Para muitos artistas e críticos, a Bahia vive hoje o simulacro de democratização. Se o artista precisa da ajuda do governo, mas não compatibiliza com seus discursos, ele precisa assinar o termo invisível da operação neutralizadora da crítica. Deve-se aceitar tudo a contragosto. Ou melhor, degustar mesmo com sabor amargo. Assim, o discurso que despolitiza os artistas dissolve sua adesão e, assim, a politica em moral e a moral em arte. Fica o dito não dito, e “tudo bem” na indústria cultural.


O autoritarismo político no mercado cultural transforma as ameaças em discurso adesivo e tudo vira um carnaval. Nesse procedimento formal e mecanismo de distinção denominado arte interage coma maioria sob as regras daquelas que costumavam ser os mais eficazes comunicadores: as industrias culturais, hoje transformada em vazio.

Os artistas e escritores como Octavio Paz e Jorge Luis Borges que mais contribuíram para a independência e profissionalização do campo cultural fizeram, da crítica ao Estado e ao mercado eixos de sua argumentação.


Culturas híbridas


“As ciências sociais contribuem para essa dificuldade com suas diferentes escalas de observação. O antropólogo chega à cidade a pé, o sociólogo de carro e pela pista principal, o comunicólogo de avião. Cada um registra o que pode, constrói uma visão diferente e, portanto, parcial. Há uma quarta perspectiva, a do historiador, que não se adquire entrando, mas saindo da cidade, partindo de seu centro antigo em direção ao seus limites contemporâneos. Mas o centro da cidade atual já está no passado”. (Nestor Garcia Canclini. Culturas Híbridas. São Paulo. Edusp, 6.reimp. ,p.21).


Modernização

No final do século XIX e início do XX houve ondas de modernização impulsionadas pela oligarquia progressista, pela alfabetização e pelos intelectuais europeizados; entre os anos 1920 e 1930, pela expansão do capitalismo e ascensão democratizadora dos setores médios e liberais, pela contribuição de migrantes, pela difusão em massa da escola, pela imprensa e pelo rádio; desde os anos 1940, pela industrialização, pelo crescimento urbano, pelo maior acesso à educação média e superior, pelas novas industrias culturais.

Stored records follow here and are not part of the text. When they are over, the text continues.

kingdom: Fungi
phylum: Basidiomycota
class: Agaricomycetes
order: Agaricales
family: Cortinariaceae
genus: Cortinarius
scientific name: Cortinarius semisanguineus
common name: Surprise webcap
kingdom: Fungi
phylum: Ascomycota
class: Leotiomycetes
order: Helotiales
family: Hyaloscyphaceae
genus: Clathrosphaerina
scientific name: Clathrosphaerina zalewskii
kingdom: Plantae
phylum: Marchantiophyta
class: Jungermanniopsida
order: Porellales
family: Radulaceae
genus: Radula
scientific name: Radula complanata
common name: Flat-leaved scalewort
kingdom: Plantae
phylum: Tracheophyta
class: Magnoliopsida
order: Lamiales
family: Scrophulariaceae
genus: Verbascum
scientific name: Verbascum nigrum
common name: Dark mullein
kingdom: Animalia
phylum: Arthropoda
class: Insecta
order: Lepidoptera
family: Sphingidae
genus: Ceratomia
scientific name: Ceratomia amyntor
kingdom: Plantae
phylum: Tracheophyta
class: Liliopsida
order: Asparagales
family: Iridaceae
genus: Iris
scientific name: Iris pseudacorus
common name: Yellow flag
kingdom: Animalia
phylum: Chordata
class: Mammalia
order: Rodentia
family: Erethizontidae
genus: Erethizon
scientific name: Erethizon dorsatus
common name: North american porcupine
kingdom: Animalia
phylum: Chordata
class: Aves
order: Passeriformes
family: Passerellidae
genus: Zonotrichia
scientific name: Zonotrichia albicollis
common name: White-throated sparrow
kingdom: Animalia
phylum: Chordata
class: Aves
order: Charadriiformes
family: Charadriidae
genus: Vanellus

Mas é na segunda metade do século XX que as elites das ciências sociais, da arte e da literatura emitem sinais de modernização sócio econômica. Entre os anos 1950 e 1970 estão as mudanças estruturais: desenvolvimento econômico mais sólido e diversificado que tem sua base no crescimento de indústrias com tecnologia avançada, consolidação e expressão de crescimento urbano iniciado na década de 1940, ampliação do mercado de bens culturais; industrialização de novas tecnologias comunicacionais, especialmente a televisão.